Here’s how an inventory looks like:

localhost ansible_connection=local ansible_python_interpreter=/usr/bin/python3

[production]
germanium ansible_host=germaniumhq.com ansible_ssh_user=raptor ansible_ssh_port=22 ansible_ssh_private_key_file=/home/raptor/.ssh/id_rsa ansible_python_interpreter=/usr/bin/python3

[infra]
hyperion ansible_host=192.168.0.115 ansible_ssh_user=raptor ansible_sudo_pass=...... ansible_python_interpreter=/usr/bin/python3

And here’s a simple playbook:

- name: Update the packages on the system.
  hosts: production
  gather_facts: false
  become: True
  tasks:
    - name: Update packages.
      apt: update_cache=yes upgrade=dist

    - name: Ensure mysql is started.
      docker_container:
        name: mysql
        state: started

    - name: Ensure nginx is started
      docker_container:
        name: nginx
        state: started

You can do far more fantastic stuff, such as reuse playbook sections using a concept of shared libraries (called roles in Ansible lingo), and my favorite: reusing libraries written by more competent people using ansible-galaxy.

Whenever you want to run the playbook, you’d run:

ansible-playbook -i path/to/inventory/file playbook-file.yml

Ansible will connect to all the hosts configured in the playbook via SSH. Ansible then connects via SSH to the hosts you specified and starts configuring them.
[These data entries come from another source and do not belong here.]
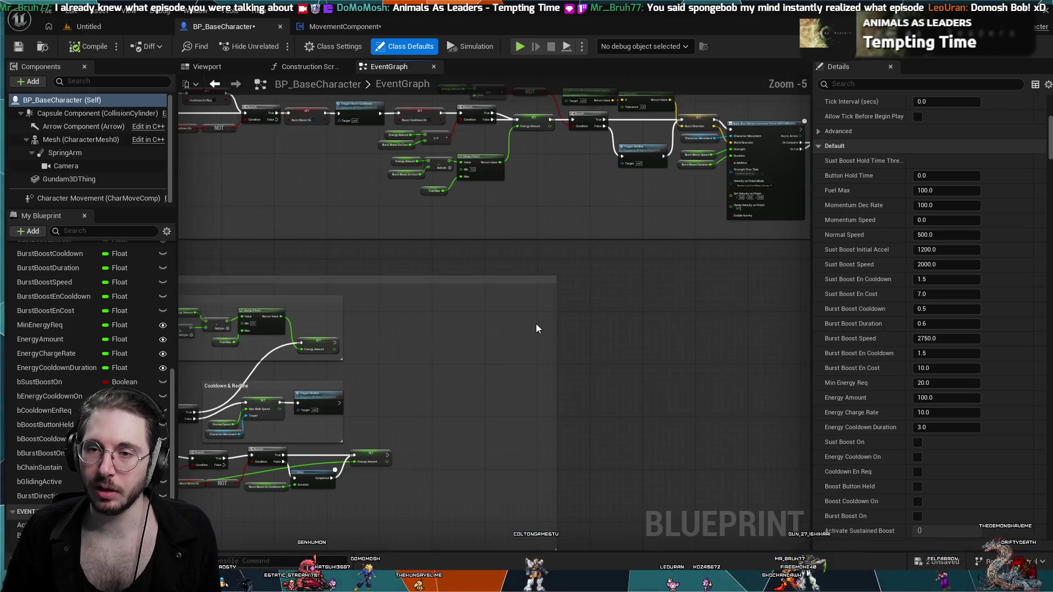
{"action": "left_click_drag", "start_coordinate": [536, 327], "coordinate": [607, 551]}
{"action": "scroll", "coordinate": [436, 175], "scroll_direction": "down", "scroll_amount": 3}
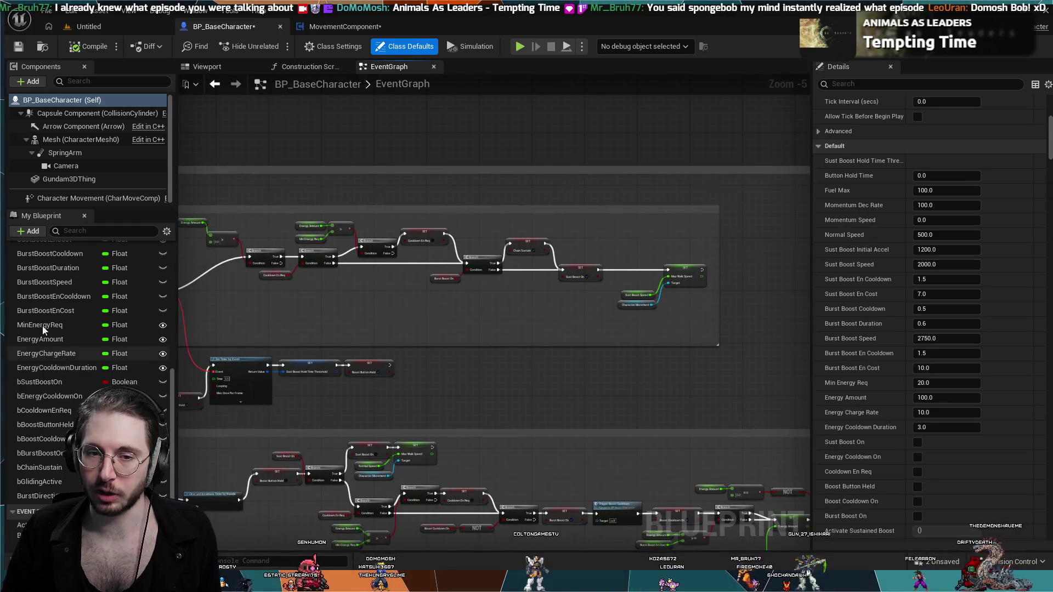
{"action": "scroll", "coordinate": [324, 327], "scroll_direction": "up", "scroll_amount": 3}
- Frame the Sustained Boost and Fuel/Energy System groups, then marquee-select all boost and energy groups
{"action": "mouse_move", "coordinate": [323, 327]}
{"action": "left_mouse_down"}
{"action": "mouse_move", "coordinate": [541, 311]}
{"action": "mouse_move", "coordinate": [469, 262]}
{"action": "left_mouse_up"}
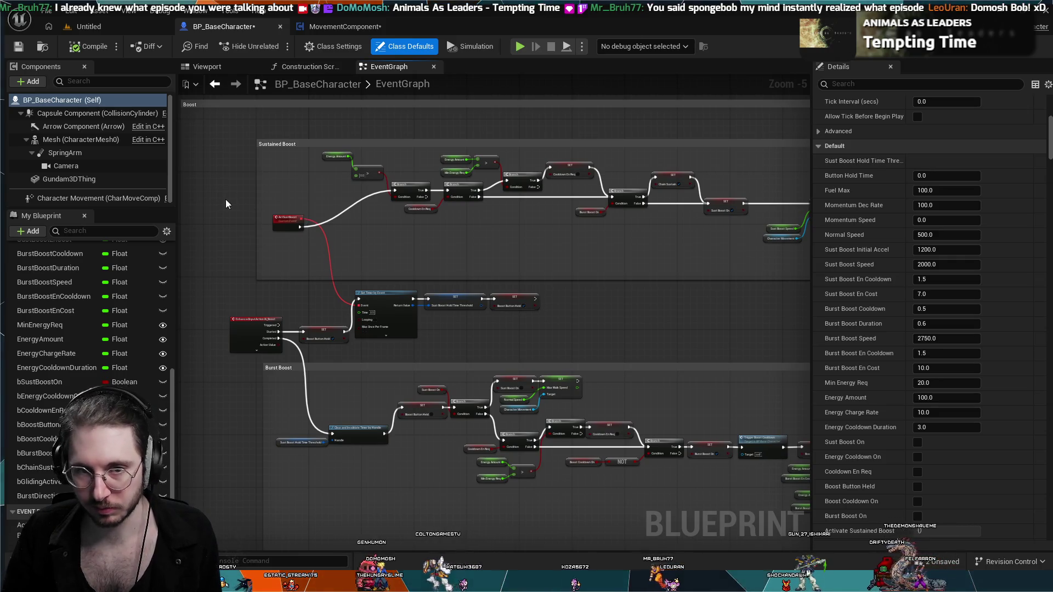
{"action": "left_click_drag", "start_coordinate": [225, 199], "coordinate": [252, 202]}
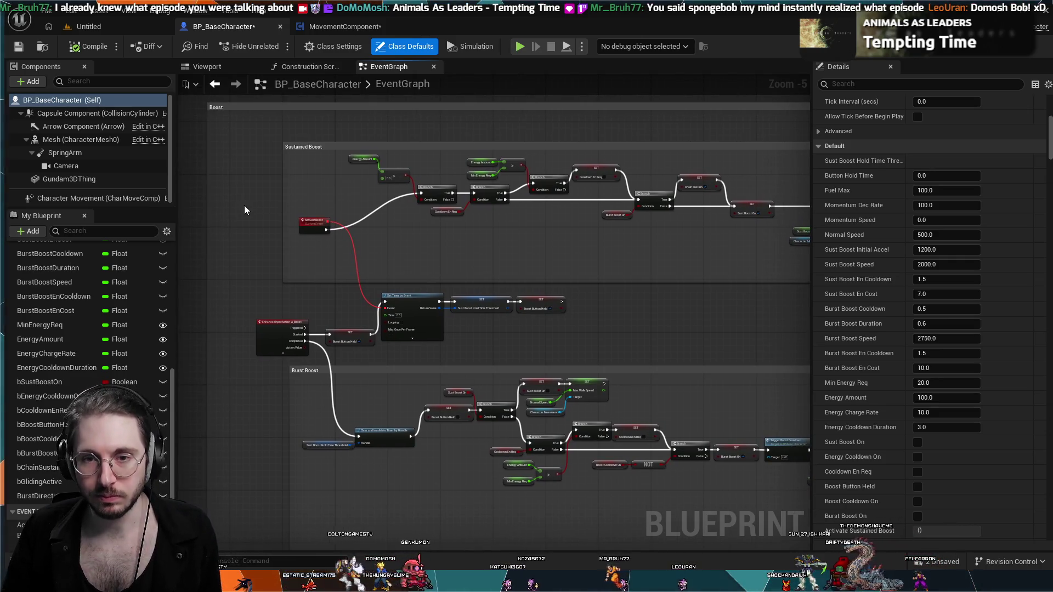
{"action": "scroll", "coordinate": [245, 205], "scroll_direction": "down", "scroll_amount": 1}
{"action": "scroll", "coordinate": [320, 264], "scroll_direction": "up", "scroll_amount": 2}
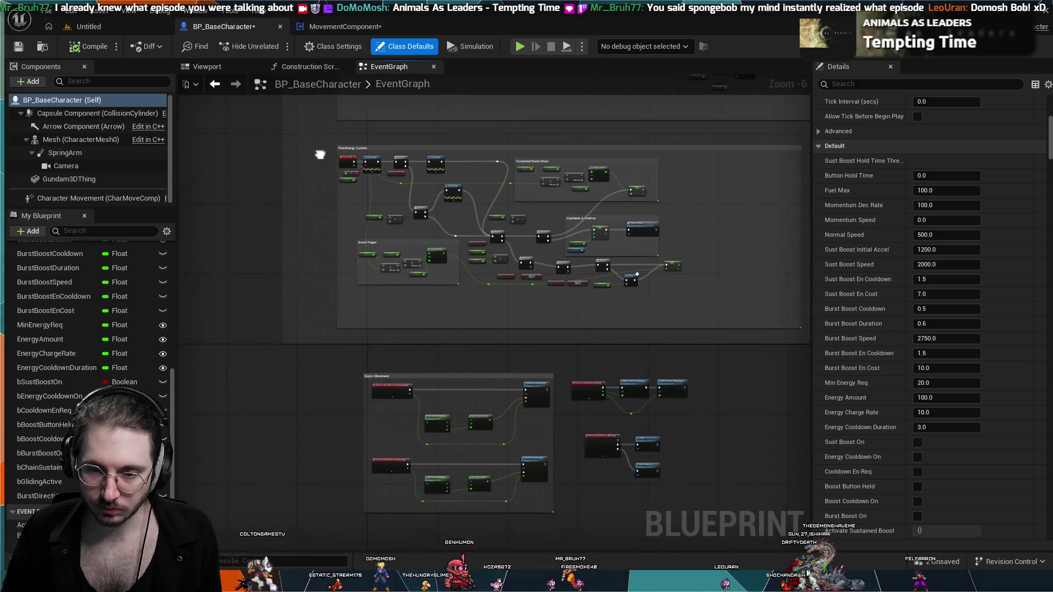
{"action": "scroll", "coordinate": [327, 275], "scroll_direction": "up", "scroll_amount": 1}
{"action": "left_click_drag", "start_coordinate": [327, 273], "coordinate": [305, 488]}
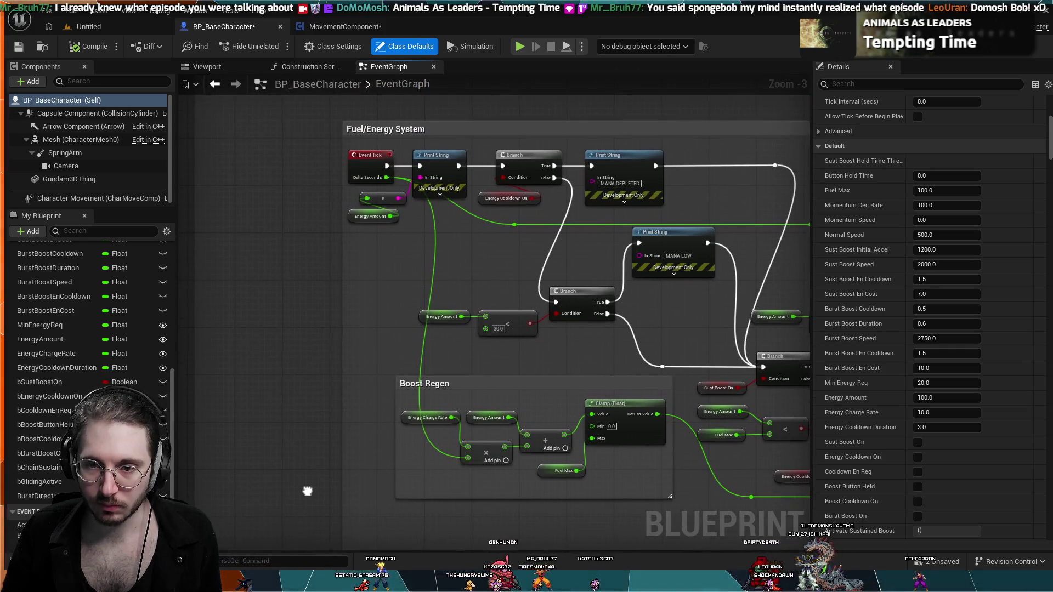
{"action": "mouse_move", "coordinate": [444, 281]}
{"action": "left_mouse_down"}
{"action": "mouse_move", "coordinate": [465, 282]}
{"action": "mouse_move", "coordinate": [396, 287]}
{"action": "left_mouse_up"}
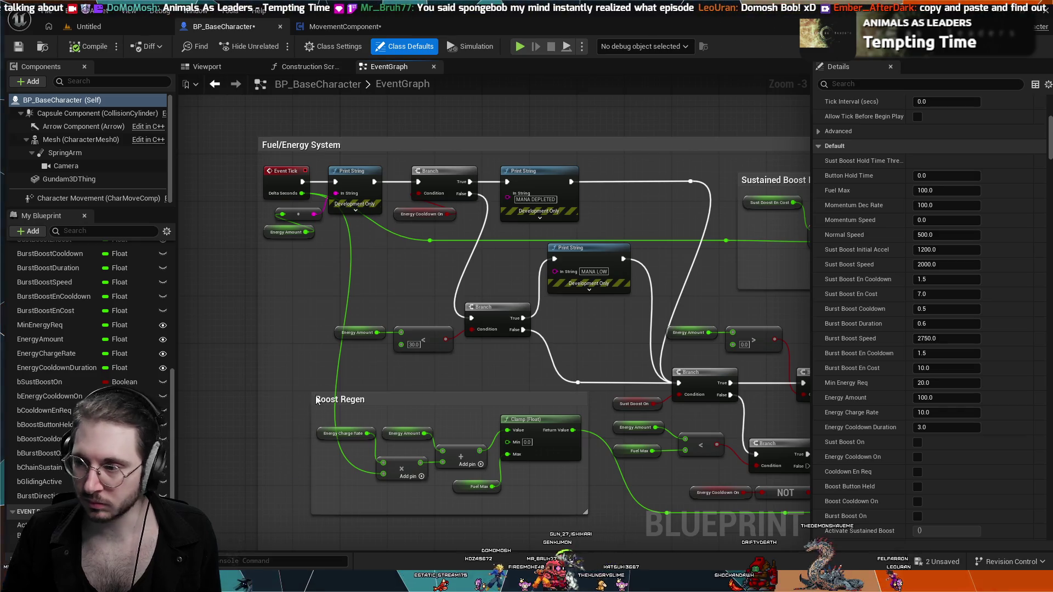
{"action": "scroll", "coordinate": [431, 324], "scroll_direction": "down", "scroll_amount": 3}
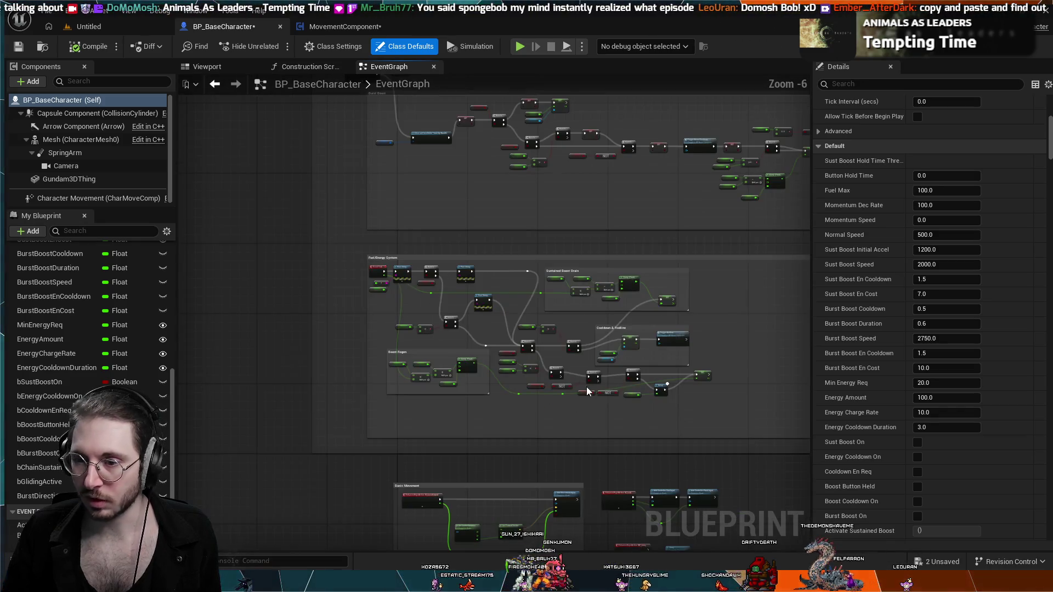
{"action": "mouse_move", "coordinate": [450, 351]}
{"action": "left_mouse_down"}
{"action": "mouse_move", "coordinate": [276, 372]}
{"action": "mouse_move", "coordinate": [439, 376]}
{"action": "left_mouse_up"}
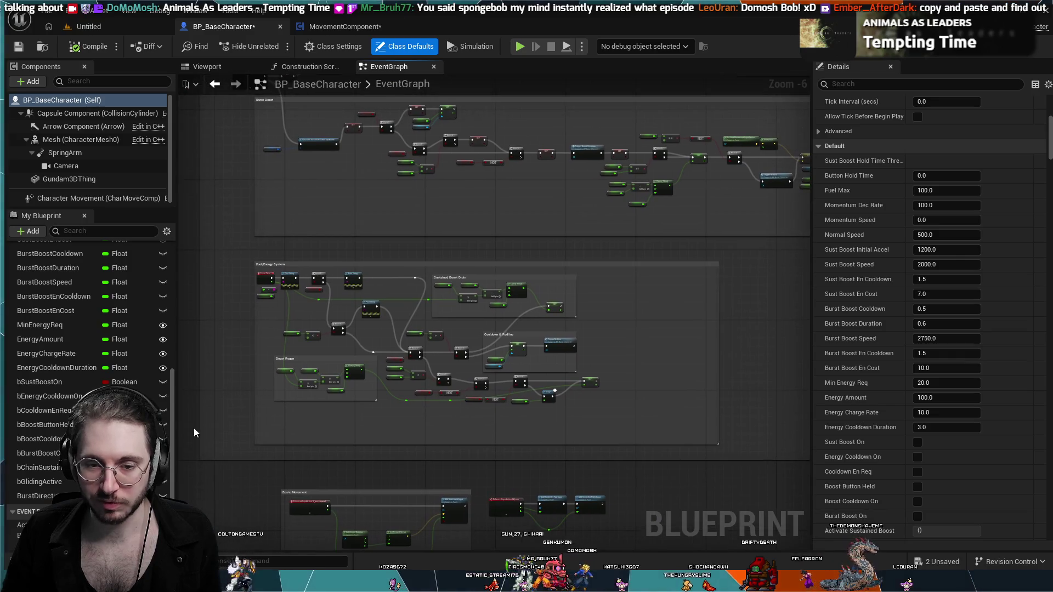
{"action": "scroll", "coordinate": [218, 422], "scroll_direction": "up", "scroll_amount": 1}
{"action": "scroll", "coordinate": [218, 423], "scroll_direction": "down", "scroll_amount": 3}
{"action": "left_click_drag", "start_coordinate": [230, 214], "coordinate": [308, 450]}
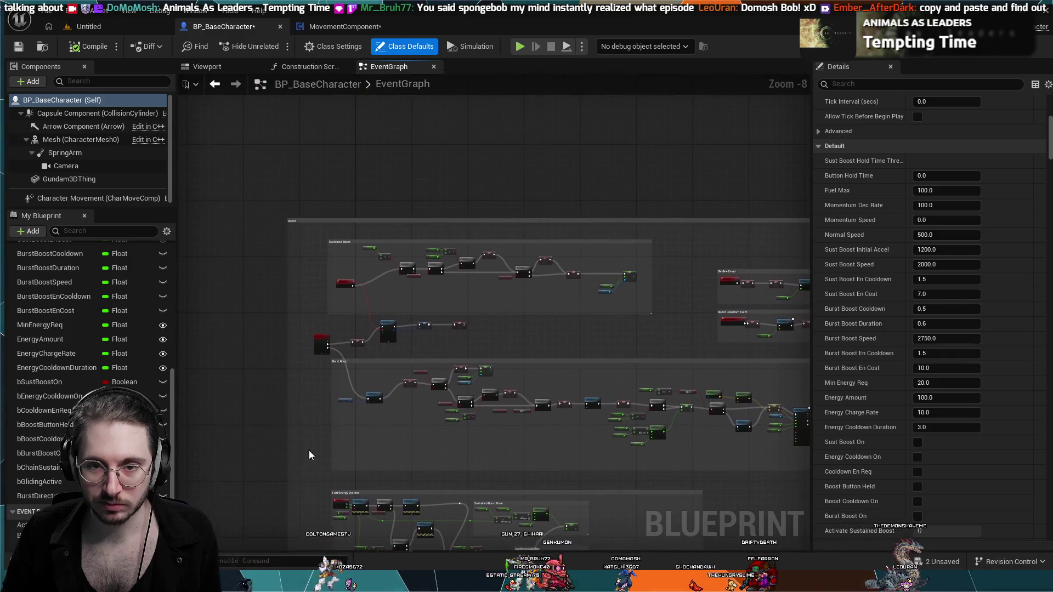
{"action": "mouse_move", "coordinate": [258, 327]}
{"action": "left_mouse_down"}
{"action": "mouse_move", "coordinate": [383, 494]}
{"action": "mouse_move", "coordinate": [549, 527]}
{"action": "mouse_move", "coordinate": [828, 468]}
{"action": "mouse_move", "coordinate": [837, 457]}
{"action": "mouse_move", "coordinate": [624, 495]}
{"action": "mouse_move", "coordinate": [607, 510]}
{"action": "left_mouse_up"}
{"action": "scroll", "coordinate": [352, 383], "scroll_direction": "down", "scroll_amount": 3}
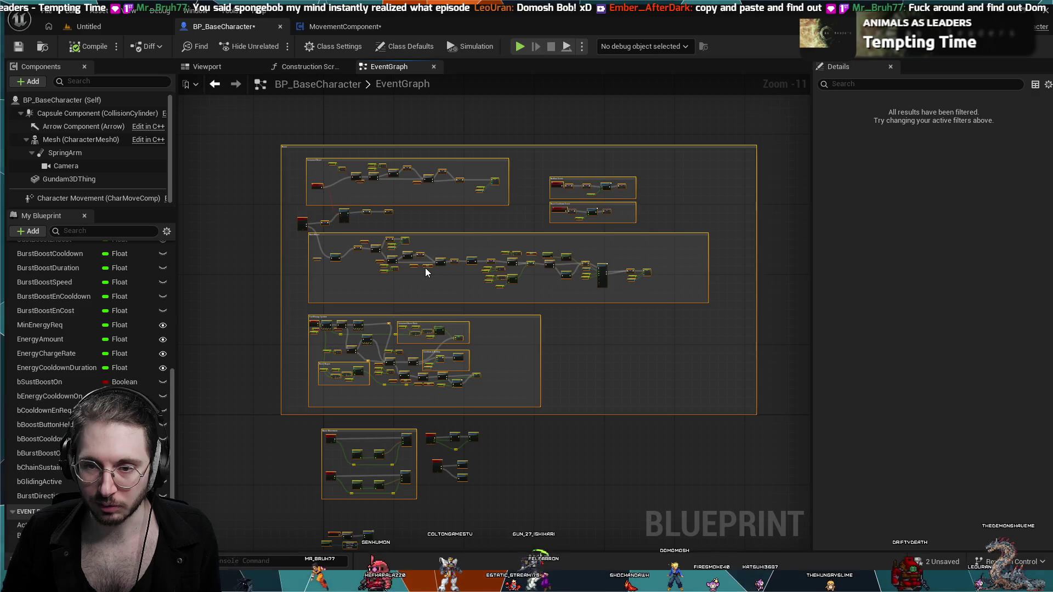
- Open the MovementComponent Blueprint from the Content Drawer's ActorComponents folder
{"action": "scroll", "coordinate": [360, 261], "scroll_direction": "up", "scroll_amount": 4}
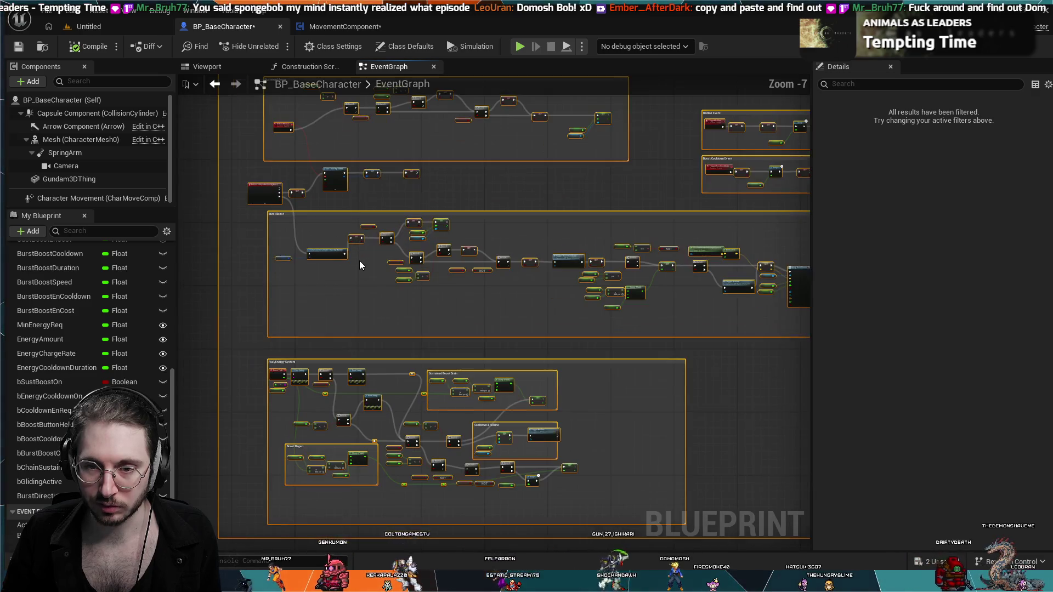
{"action": "scroll", "coordinate": [317, 231], "scroll_direction": "up", "scroll_amount": 3}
All this is controlled from your laptop, no need to have running agents on them and other nonsense.

So why all this long intro? Because Ansible has the nice feature of describing how the system should look like, what should run on them, and how we got from a blank, new state, OS, to the actual running instance.

Cloning VMs? Not so much.

Whenever you clone an instance, you clone all the installed programs without knowing what was installed. Did the admin download some files for a test? That gets copied everywhere as well now. Some crazy cron job? That runs as well on the new host.

As time advances, instances start diverging more and more. There is no traceability on what’s going on. In the end, you’re left with a piling mess of servers. Only the original admin and God knew what was running on them. Without the original admin, only God knows what’s there.

Conclusion

Ansible jobs are a living document on what’s on those servers. Do you need to install new software on all the nodes? Change a playbook, and rerun it. All hosts are updated. New hosts? Add them to the inventory, and rerun it. The old hosts are still matching the playbooks, and the new ones get the playbooks applied against them. Make sure you commit the playbooks + inventory (without credentials, of course) in git, and you’ve just turbo-boosted your Ops.